**Work task**
Pick up the passage on Florida's ACA premium tax credits and keep writing from its last sentence.

If the Senate adopts the bill and takes no action to extend the enhanced ACA premium tax credits, Florida families will be hit hard – over 4 million families will be faced with much higher copayments and premiums. For example, a 60-year-old Florida couple making $82,000 

would see their annual premiums increase from $6,790 to over $26,248. These added costs will outweigh any tax savings for working families. Similarly, a Florida family of four earning $64,000 per year would see their ACA premiums increase by $2,571, but estimates show a Florida family of four with similar earnings would only benefit from $1,476 in tax breaks. This would leave that family with $1,095 less in their pocketbooks at a time when the cost of living is soaring.

**Data for analysis**
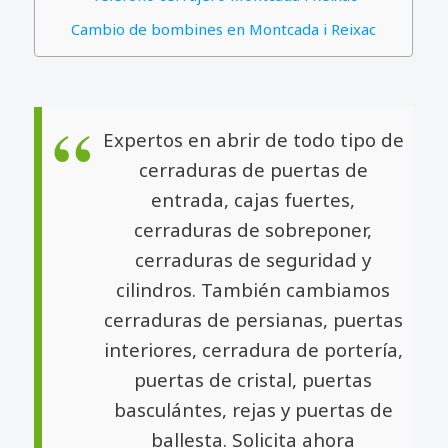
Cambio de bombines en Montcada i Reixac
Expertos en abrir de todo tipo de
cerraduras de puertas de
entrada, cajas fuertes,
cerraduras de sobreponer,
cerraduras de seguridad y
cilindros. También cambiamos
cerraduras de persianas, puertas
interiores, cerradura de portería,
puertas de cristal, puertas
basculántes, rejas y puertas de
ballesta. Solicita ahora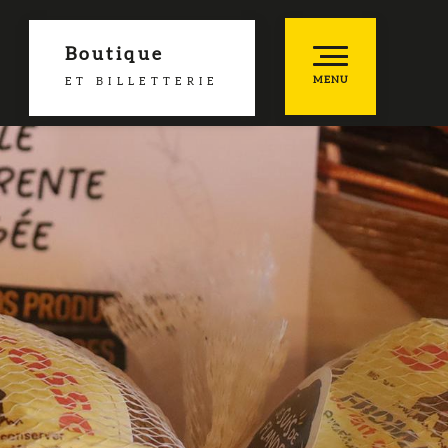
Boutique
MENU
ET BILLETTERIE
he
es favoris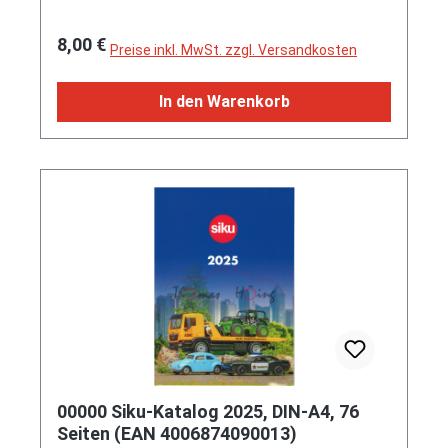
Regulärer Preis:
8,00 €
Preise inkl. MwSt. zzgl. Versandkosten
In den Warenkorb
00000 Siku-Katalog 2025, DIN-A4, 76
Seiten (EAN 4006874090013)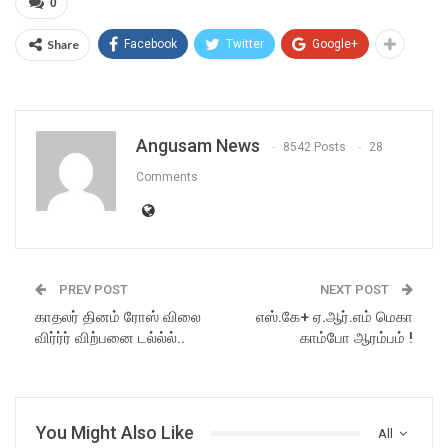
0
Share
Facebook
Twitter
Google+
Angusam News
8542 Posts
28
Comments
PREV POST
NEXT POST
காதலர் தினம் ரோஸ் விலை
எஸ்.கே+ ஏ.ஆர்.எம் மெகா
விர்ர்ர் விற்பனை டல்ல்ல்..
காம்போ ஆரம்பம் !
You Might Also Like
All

--

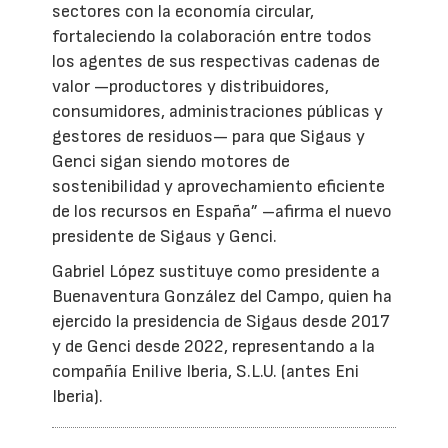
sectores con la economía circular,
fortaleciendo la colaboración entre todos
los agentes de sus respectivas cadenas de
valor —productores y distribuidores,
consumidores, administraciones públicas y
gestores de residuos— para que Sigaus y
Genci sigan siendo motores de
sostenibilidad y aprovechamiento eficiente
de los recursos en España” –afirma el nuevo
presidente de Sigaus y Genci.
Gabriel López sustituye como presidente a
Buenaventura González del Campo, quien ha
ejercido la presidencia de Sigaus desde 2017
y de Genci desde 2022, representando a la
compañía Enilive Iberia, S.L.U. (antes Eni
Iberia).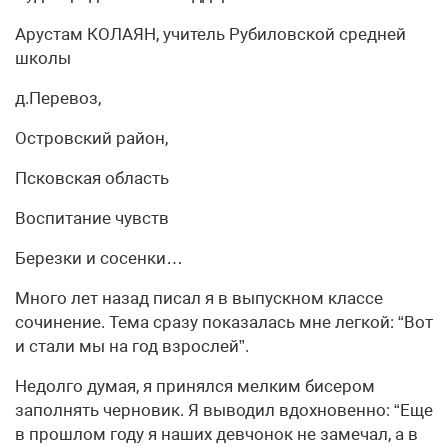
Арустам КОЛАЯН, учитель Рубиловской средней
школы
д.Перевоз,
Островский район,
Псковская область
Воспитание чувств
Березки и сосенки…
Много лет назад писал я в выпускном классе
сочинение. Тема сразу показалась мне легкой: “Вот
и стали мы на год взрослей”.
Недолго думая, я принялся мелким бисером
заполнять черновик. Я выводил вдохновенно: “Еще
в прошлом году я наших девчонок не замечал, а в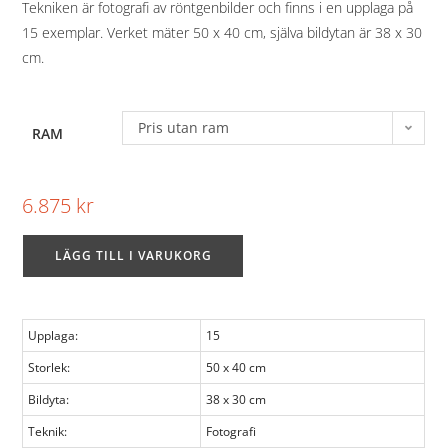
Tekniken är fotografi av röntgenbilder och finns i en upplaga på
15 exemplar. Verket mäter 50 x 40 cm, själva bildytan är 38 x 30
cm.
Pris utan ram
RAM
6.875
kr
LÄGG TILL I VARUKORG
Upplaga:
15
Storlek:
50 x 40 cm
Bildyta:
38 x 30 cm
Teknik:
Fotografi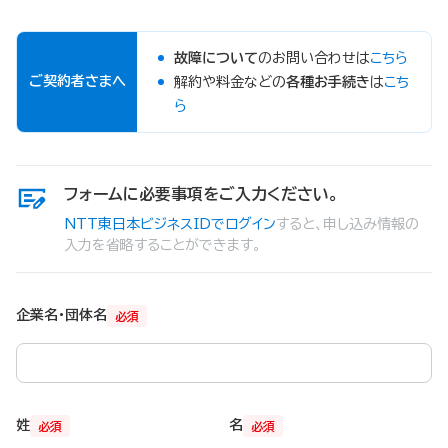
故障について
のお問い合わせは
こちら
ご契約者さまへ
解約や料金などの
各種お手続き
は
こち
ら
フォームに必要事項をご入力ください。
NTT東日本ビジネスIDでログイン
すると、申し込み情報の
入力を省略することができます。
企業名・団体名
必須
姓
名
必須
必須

==

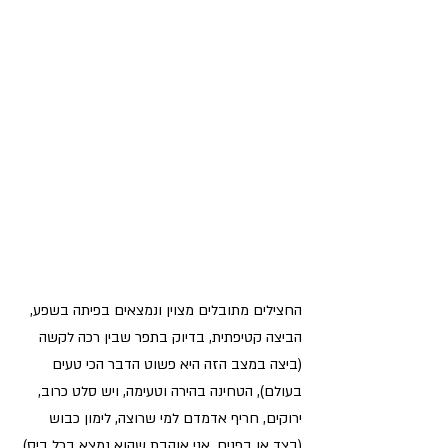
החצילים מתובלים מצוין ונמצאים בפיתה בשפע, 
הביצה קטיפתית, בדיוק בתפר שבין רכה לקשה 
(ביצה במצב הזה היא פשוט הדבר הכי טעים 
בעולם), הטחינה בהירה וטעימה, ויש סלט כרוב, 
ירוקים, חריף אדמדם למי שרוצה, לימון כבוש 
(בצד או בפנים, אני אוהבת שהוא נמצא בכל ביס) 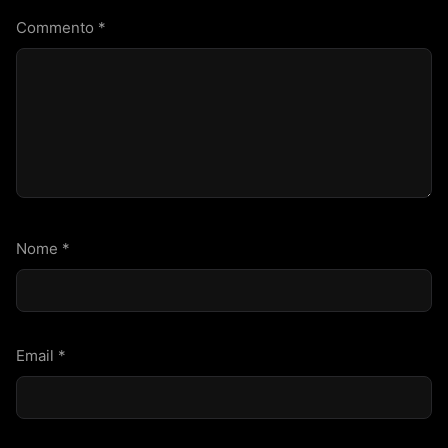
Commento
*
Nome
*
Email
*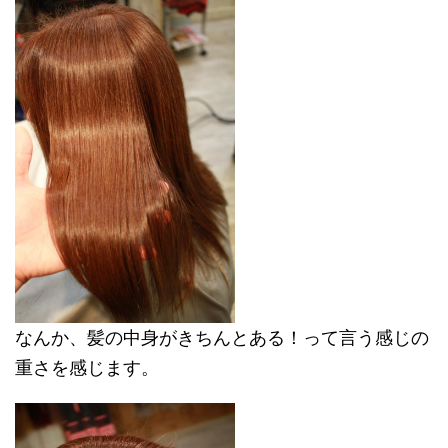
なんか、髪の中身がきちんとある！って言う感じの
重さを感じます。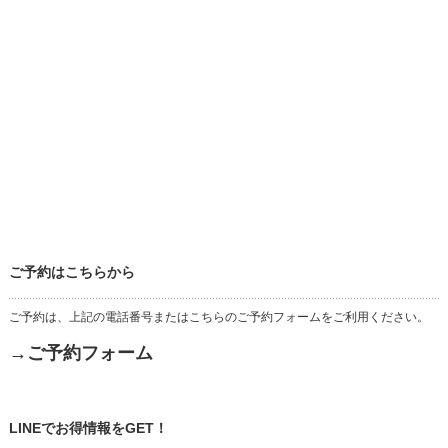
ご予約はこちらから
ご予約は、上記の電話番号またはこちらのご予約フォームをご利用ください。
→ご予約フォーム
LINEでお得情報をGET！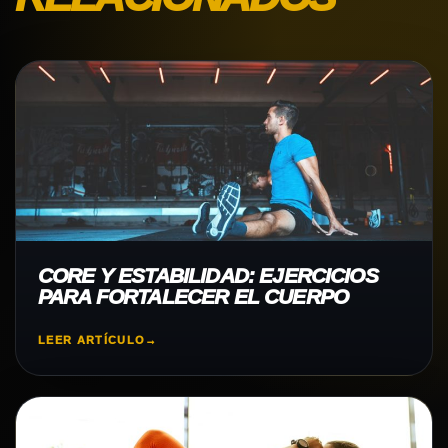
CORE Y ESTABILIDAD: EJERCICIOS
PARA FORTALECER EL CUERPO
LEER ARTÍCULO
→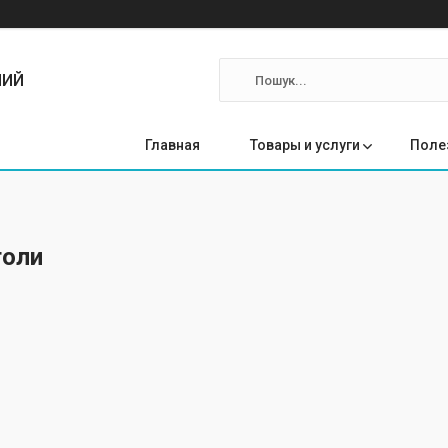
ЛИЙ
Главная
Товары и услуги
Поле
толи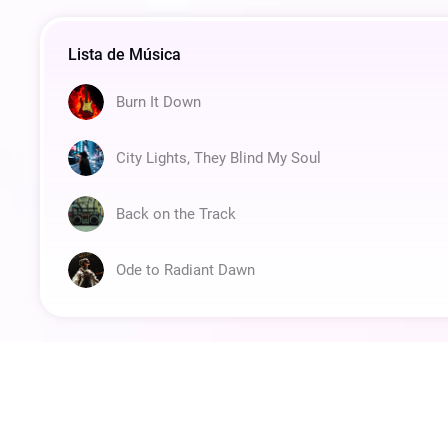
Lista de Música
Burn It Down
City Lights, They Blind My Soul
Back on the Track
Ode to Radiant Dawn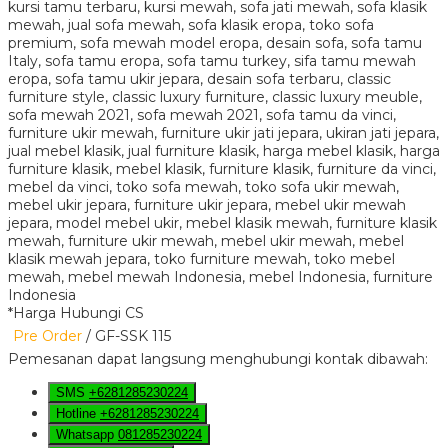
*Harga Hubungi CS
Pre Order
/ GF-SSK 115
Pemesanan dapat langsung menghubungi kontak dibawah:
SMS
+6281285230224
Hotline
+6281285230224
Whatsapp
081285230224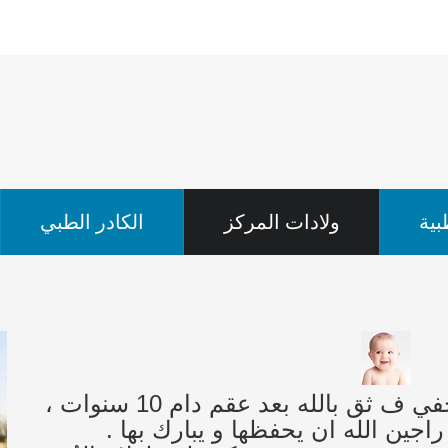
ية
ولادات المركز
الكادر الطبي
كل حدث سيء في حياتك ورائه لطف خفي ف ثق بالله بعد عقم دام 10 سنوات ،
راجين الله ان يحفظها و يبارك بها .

**Expected answer**
Along with not extending the essential ACA enhanced premium tax credits, the bill includes many other provisions designed to make it more difficult for individuals to find and keep marketplace coverage - an unnecessary bureaucratic squeeze with cruel results for Floridians. This includes more burdensome paperwork requirements, fewer and shorter enrollment periods, financing changes to cost-sharing reductions and nuisance fees—all provisions whose only effect is to increase the number of people without insurance. The paperwork requirements will be costly for the state to administer, add millions of hours of bureaucracy to the process and lead to individuals being wrongfully terminated, as we saw during Florida’s grim Medicaid redetermination period. According to President Trump’s own analysis, “coverage losses are expected to be concentrated in nine States,” including Florida. Florida, which has the nation’s highest marketplace enrollment, is expected to have an estimated 1.86 million people lose their ACA and Medicaid coverage, over one-tenth of the 16 million individuals expected to lose their coverage nationwide.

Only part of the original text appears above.